(Stored records)

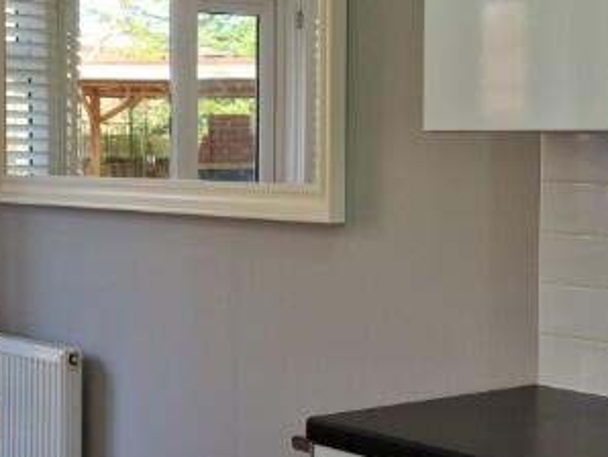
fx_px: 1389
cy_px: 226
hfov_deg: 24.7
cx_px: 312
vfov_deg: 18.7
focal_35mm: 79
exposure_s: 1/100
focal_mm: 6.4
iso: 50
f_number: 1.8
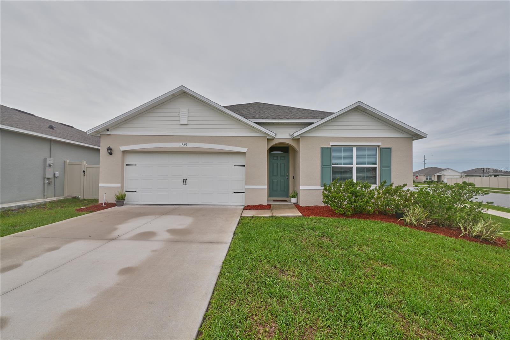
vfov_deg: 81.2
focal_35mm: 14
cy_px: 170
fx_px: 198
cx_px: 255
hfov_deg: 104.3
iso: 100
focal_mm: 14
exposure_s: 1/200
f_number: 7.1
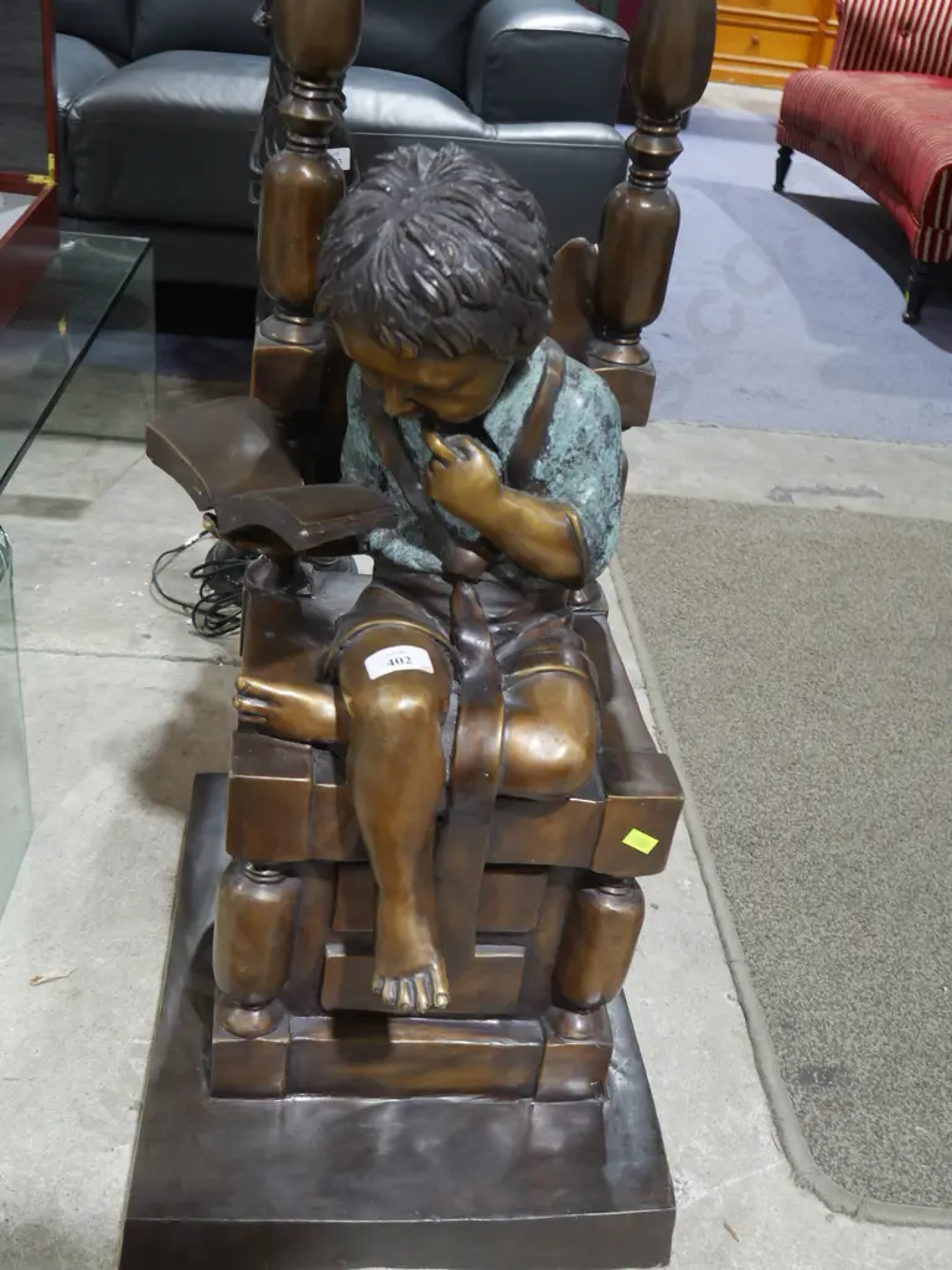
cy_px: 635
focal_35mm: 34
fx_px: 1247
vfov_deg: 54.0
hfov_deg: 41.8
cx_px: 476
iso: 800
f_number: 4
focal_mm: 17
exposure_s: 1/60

• _PROBLEM DETAILS_
Pick up at the line that holds "f_number: 1.8" and restate each line, word for word, through the last line of the entries. Include both end lines but none of the pictures.

• _ANSWER SPACE_
f_number: 1.8
vfov_deg: 81.2
focal_35mm: 14
cy_px: 170
fx_px: 198
cx_px: 255
hfov_deg: 104.3
iso: 100
focal_mm: 14
exposure_s: 1/200
f_number: 7.1
cy_px: 635
focal_35mm: 34
fx_px: 1247
vfov_deg: 54.0
hfov_deg: 41.8
cx_px: 476
iso: 800
f_number: 4
focal_mm: 17
exposure_s: 1/60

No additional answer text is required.